[Work request] Every line from the first record below down to the line that includes "pinky tip: (473, 105)" must be reproduced exactly; the pictures are not.

===== Entries shown =====

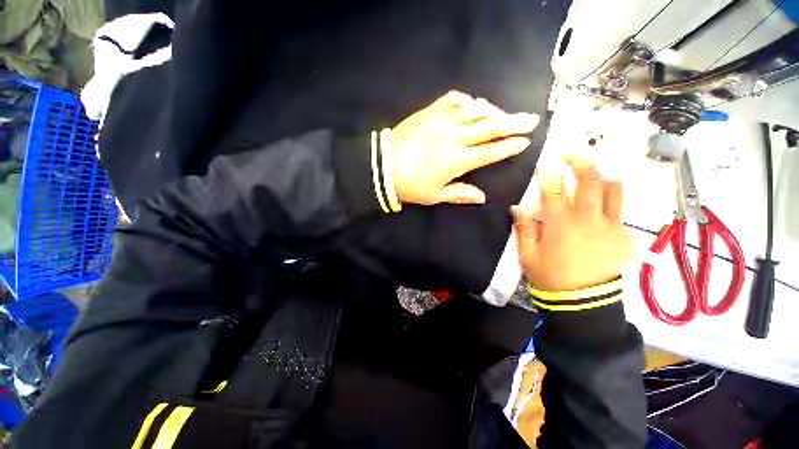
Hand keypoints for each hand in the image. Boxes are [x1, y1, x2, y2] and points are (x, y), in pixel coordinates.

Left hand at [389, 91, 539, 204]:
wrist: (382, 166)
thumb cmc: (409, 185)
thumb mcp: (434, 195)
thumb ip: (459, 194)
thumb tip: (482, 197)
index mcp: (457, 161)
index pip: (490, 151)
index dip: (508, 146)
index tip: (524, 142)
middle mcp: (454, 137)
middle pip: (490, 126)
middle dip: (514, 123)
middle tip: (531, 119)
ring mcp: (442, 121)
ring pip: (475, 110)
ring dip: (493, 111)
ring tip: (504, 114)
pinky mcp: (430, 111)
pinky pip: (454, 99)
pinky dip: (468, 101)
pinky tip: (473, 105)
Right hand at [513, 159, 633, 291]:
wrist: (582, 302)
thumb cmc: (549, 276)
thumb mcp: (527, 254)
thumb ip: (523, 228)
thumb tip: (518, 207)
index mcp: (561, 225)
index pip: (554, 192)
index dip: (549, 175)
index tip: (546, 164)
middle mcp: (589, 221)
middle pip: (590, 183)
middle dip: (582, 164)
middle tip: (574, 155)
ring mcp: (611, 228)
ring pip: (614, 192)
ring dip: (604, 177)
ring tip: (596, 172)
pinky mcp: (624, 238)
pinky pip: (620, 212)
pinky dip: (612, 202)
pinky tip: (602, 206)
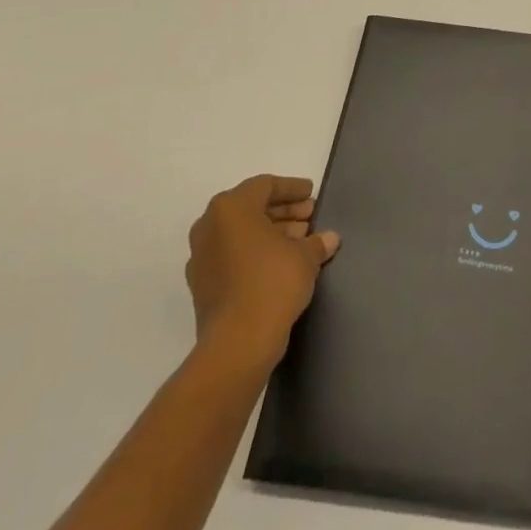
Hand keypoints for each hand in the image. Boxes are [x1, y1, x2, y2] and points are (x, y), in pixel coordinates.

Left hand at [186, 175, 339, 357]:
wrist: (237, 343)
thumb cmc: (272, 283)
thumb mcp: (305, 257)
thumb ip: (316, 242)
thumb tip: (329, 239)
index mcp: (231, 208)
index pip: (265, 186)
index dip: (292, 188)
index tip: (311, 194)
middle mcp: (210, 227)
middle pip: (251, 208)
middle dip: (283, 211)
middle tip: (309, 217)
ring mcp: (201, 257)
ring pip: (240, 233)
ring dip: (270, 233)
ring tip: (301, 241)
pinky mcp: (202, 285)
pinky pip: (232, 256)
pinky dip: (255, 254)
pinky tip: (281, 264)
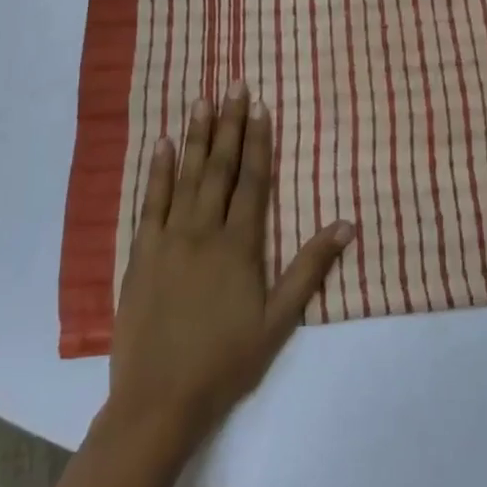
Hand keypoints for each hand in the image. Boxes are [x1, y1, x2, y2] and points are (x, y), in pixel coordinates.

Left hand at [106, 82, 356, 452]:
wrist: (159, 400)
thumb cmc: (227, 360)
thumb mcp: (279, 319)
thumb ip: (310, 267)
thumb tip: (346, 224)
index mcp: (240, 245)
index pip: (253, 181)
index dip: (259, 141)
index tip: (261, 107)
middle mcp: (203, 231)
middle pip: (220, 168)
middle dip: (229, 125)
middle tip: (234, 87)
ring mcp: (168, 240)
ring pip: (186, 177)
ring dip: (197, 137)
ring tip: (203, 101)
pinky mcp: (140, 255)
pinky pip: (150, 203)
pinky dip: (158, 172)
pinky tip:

=====

[Exercise output]
Hand keypoints for each hand in the image. Boxes are [x1, y1, x2, y2] and points are (x, y), in pixel coordinates.

Left hand at [389, 91, 539, 204]:
wrist: (382, 166)
thumb cmc: (409, 185)
thumb mcp: (434, 195)
thumb ip: (459, 194)
thumb tip: (482, 197)
index mcp: (457, 161)
index pip: (490, 151)
index dip: (508, 146)
index tip: (524, 142)
middle mcp: (454, 137)
middle pip: (490, 126)
middle dip: (514, 123)
middle tip: (531, 119)
ring mcp: (442, 121)
ring pip: (475, 110)
ring dip: (493, 111)
ring tip: (504, 114)
pinky mcp: (430, 111)
pinky pip: (454, 99)
pinky dip: (468, 101)
pinky tip: (473, 105)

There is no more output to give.